Post
Topic
Board Hardware
Re: Official Open Source FPGA Bitcoin Miner (Spartan-6 Now Tops Performance per $!)
by
hardcore-fs
on 01/11/2012, 23:56:59 UTC

I've been reading through sha256_transform.v, and while I've got a rough idea of what its doing, its going to take me a while to work out whether its being implimented correctly in the device


Why fuck about?
www.iscturkey.org/2010/2008/2007/pdf/sozlu/10.pdf
http://www.ee.usyd.edu.au/people/philip.leong/UserFiles/File/papers/sha_fpl02.pdf
http://www.rcis.aist.go.jp/special/SASEBO/SHA3-en.html (check out the Sha2 VHDL source, NOT SHA3)
http://www.iis.ee.ethz.ch/~sha3/index.html


Normally with academic research, you research FIRST then compare hypothesis.

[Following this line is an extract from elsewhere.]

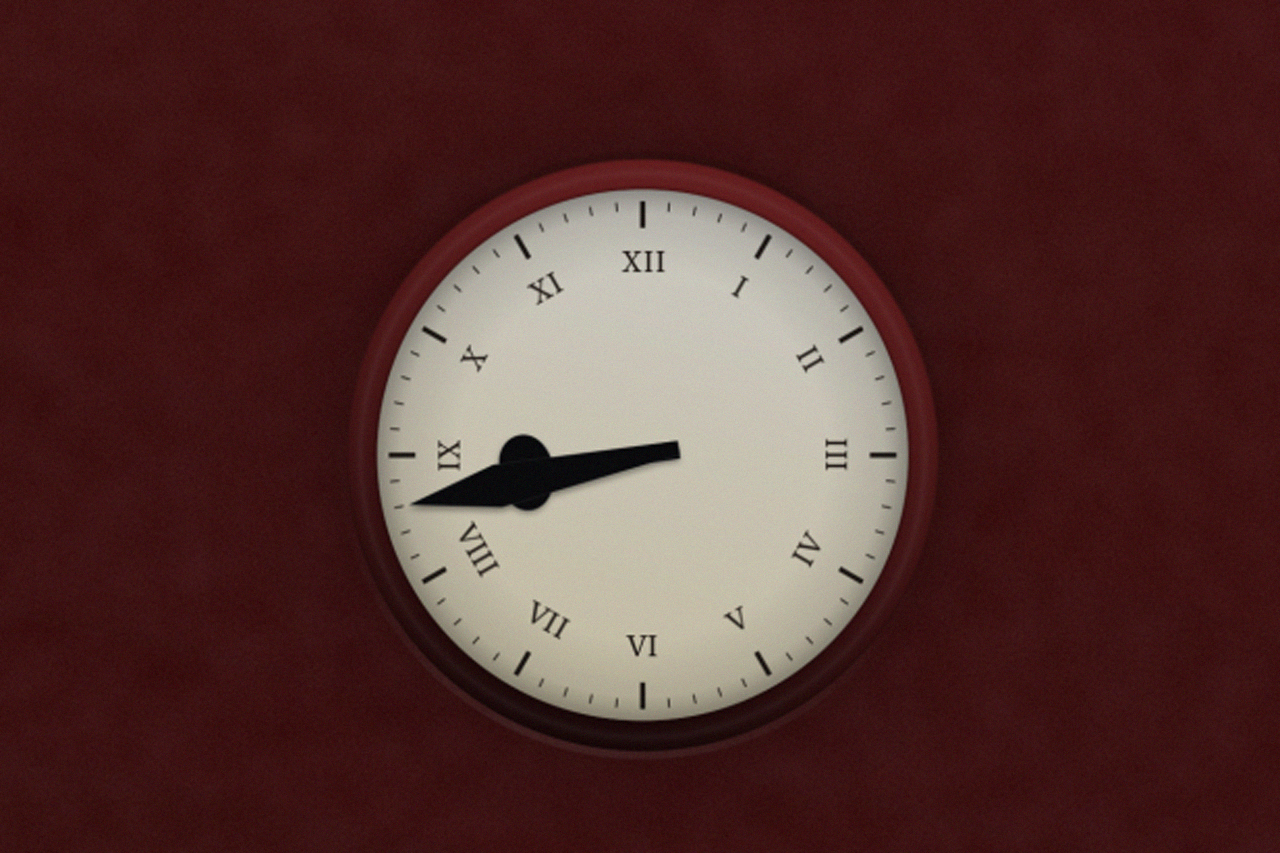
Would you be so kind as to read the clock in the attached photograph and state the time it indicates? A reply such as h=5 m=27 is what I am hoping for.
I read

The main way forward for speed, is unroll the calculations and optimize the Expander, then multi-core it.

HC

Many thanks, that's very useful background! Unfortunately maths was never my strongest subject, but I'll take the time to understand it. I'm more the hack it together and see if it works type than the academic type.  Roll Eyes

I was rather hoping that the fpgaminer code would work "out of the box", but it seems things are never that simple.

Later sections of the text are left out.